Évangile selon saint Marc (11, 1-10)

Lorsqu’ils approchent de Jérusalem, vers Bethphagé et Béthanie, près du mont des Oliviers, Jésus envoie deux de ses disciples et leur dit : « Allez au village qui est en face de vous. Dès que vous y entrerez, vous trouverez un petit âne attaché, sur lequel personne ne s’est encore assis. Détachez-le et amenez-le. Si l’on vous dit : “Que faites-vous là ?”, répondez : “Le Seigneur en a besoin, mais il vous le renverra aussitôt.” » Ils partirent, trouvèrent un petit âne attaché près d’une porte, dehors, dans la rue, et ils le détachèrent. Des gens qui se trouvaient là leur demandaient : « Qu’avez-vous à détacher cet ânon ? » Ils répondirent ce que Jésus leur avait dit, et on les laissa faire. Ils amenèrent le petit âne à Jésus, le couvrirent de leurs manteaux, et Jésus s’assit dessus. Alors, beaucoup de gens étendirent leurs manteaux sur le chemin, d’autres, des feuillages coupés dans les champs. Ceux qui marchaient devant et ceux qui suivaient criaient : « Hosanna ! Béni soit celui qui vient au nom du Seigneur ! Béni soit le Règne qui vient, celui de David, notre père. Hosanna au plus haut des cieux ! »

(Lecture de la Passion : Mc 14, 1 – 15, 47)

Extrait de la Traduction Liturgique de la Bible – © AELF, Paris

 

INÉDITE MONTURE

La scène est pour le moins étrange. Jésus est au centre de l’acclamation et des chants de joie, c’est pourtant un autre qui capte toute l’attention: ce simple petit âne qui transporte Jésus pour son entrée à Jérusalem. Si Marc n’insistait pas autant, nous ne lui aurions pas prêté attention, et pourtant, il est le signe évident que quelque chose d’important est en cours. Jésus entre à Jérusalem. Il est porté… par cet ânon, signe de la Création tout entière engagée dans cette révélation, dans cette épiphanie du Fils de Dieu.
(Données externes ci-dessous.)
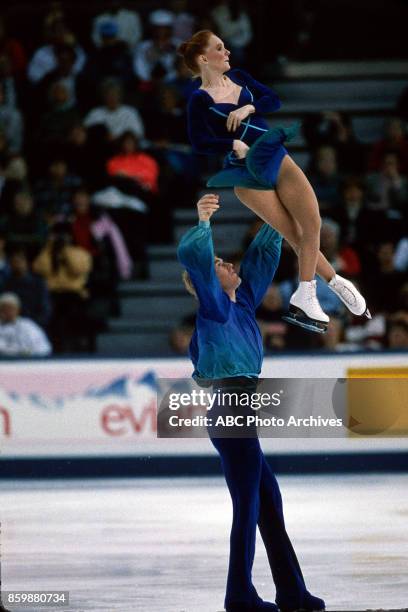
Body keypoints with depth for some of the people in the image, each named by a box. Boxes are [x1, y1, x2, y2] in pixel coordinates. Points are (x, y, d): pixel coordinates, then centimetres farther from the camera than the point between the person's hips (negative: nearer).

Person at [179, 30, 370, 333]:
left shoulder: (237, 76, 9)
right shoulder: (200, 99, -8)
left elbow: (274, 100, 7)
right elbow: (200, 142, -17)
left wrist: (249, 107, -11)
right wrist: (233, 144, -28)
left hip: (276, 157, 5)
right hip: (247, 171, -5)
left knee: (312, 224, -6)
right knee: (297, 235, -6)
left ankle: (305, 297, -1)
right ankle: (336, 282, 6)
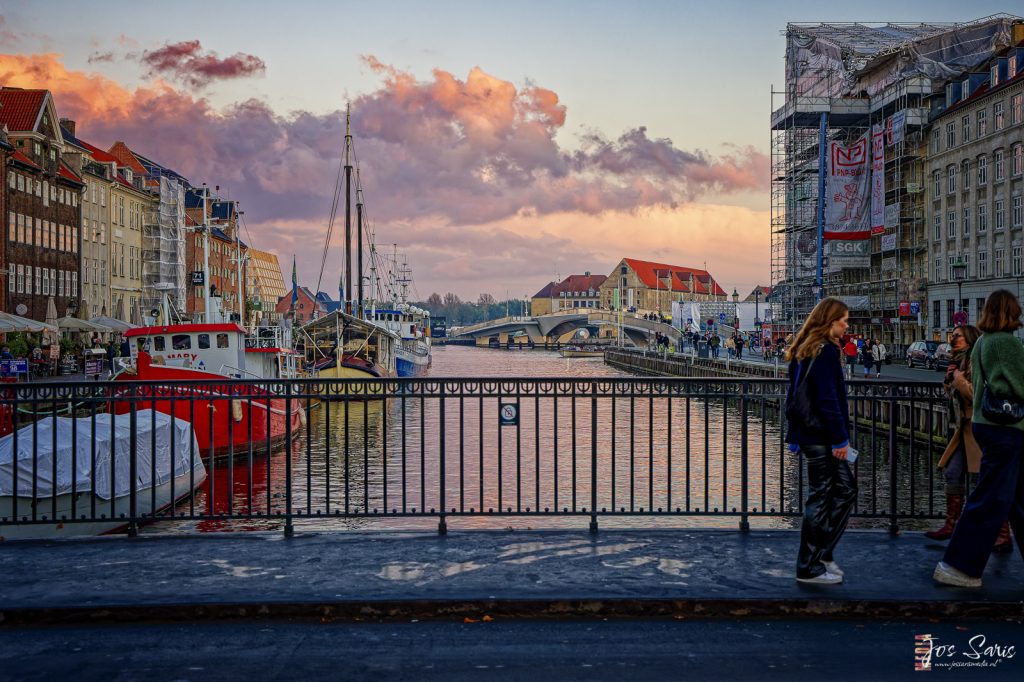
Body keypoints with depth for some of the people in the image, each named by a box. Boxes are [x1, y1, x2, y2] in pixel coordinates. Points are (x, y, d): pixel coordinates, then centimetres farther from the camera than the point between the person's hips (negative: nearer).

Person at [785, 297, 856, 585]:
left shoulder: (804, 350, 14)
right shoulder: (826, 350, -15)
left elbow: (794, 395, 18)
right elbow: (828, 399, -20)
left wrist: (794, 434, 21)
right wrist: (840, 438, -17)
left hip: (808, 432, 10)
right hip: (822, 436, -10)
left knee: (845, 489, 15)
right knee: (820, 496, -1)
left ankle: (822, 553, 20)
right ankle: (809, 568, 8)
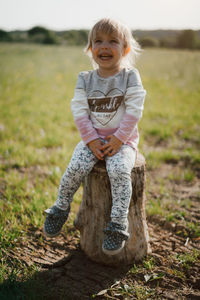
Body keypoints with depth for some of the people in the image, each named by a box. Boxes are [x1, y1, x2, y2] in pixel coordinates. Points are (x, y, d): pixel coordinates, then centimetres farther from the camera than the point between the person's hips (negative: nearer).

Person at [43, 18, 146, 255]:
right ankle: (60, 208, 3)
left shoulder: (130, 76, -3)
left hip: (122, 140, -2)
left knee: (119, 171, -29)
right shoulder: (85, 79, 4)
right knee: (75, 168, -21)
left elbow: (134, 111, -10)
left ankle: (118, 224, -19)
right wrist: (92, 140, -12)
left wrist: (118, 140, -16)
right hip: (92, 138, 2)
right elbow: (80, 112, -1)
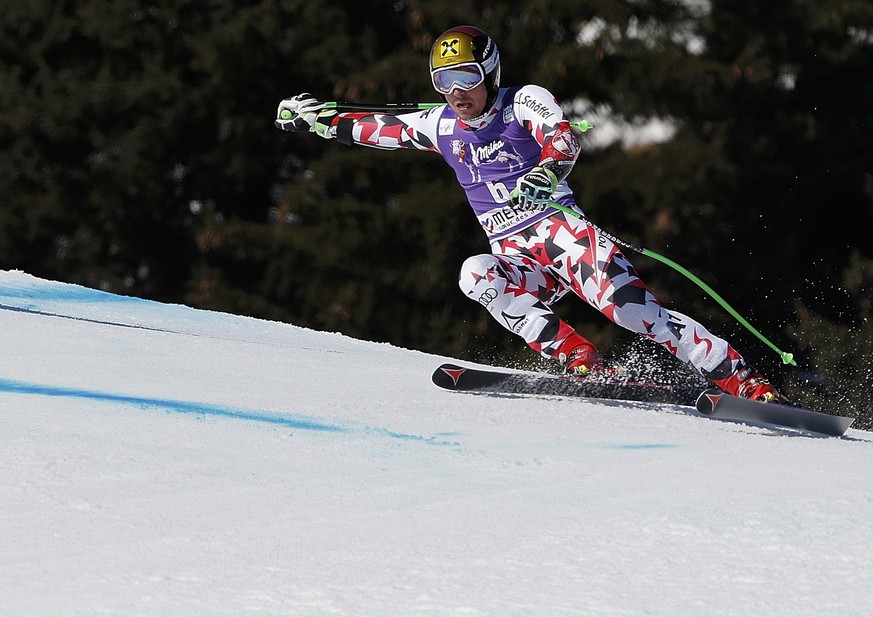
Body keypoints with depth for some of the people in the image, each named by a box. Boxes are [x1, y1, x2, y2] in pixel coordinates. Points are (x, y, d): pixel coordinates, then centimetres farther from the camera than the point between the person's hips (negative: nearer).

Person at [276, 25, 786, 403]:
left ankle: (745, 381, -23)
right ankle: (584, 365, -35)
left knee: (629, 305, -24)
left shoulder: (524, 102, -3)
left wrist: (546, 172, -43)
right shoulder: (441, 127, 13)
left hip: (559, 229, -4)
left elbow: (564, 140, -23)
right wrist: (318, 117, 22)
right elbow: (372, 128, 26)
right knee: (476, 275, -29)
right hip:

Il est porté par ses disciples et leur obéissance. Il est porté par ces chants qui l’accompagnent et portent en eux-mêmes la mémoire et les aspirations de tout un peuple. Il est porté par l’Écriture en train de s’accomplir. Il est porté par son Père devant qui il se tient. Il est emporté par son cœur que rien ne saurait détourner des siens et de cette heure de l’amour plus grand qui va se dessiner dans le ciel des humains sur la croix.

Jésus trône sur un ânon avant de trôner sur la croix. Décidément, il ne fait rien comme les autres. Ce roi-là ne se nourrit pas de ces acclamations et de cette gloire du moment. Il est déjà fixé à la croix et détaché du pouvoir de séduction qui le rive à la vie et à sa conservation à tout prix. Jésus est donné, offert, porté par les événements à un point d’orgue dont personne ne veut mais qu’il va embrasser pour étouffer la mort par sa miséricorde. Jésus est porté par l’amour qui n’a que faire des honneurs. Il n’en n’est pas captif. Rien d’autre ne l’oblige que l’amour du Père et le long désir du peuple en attente de son Messie. Tout devrait faire signe à ce peuple et l’ânon prend sa part dans l’annonce, mais la suite de l’histoire déroute. Le trône de la croix est insoutenable. La croix déconstruit toutes les représentations.

Jésus défiguré nous restitue à nous-mêmes, capables du pire et du meilleur, des ovations comme des trahisons. Jésus nous convoque à l’heure décisive de l’accomplissement des Écritures qui nécessite le concours de chacun. L’évangile nous implique, nous situe dans cette histoire qui passe nous prendre au bord du chemin pour nous mener jusqu’au pied de la croix, jusqu’à cette heure de donner comme Jésus notre vie éprise de la sienne pour que le monde l’ait en plénitude. L’heure d’aimer nous rejoint à chaque instant. Ne quittons pas le cap de l’amour. C’est Jésus qui en a besoin, ici, aujourd’hui.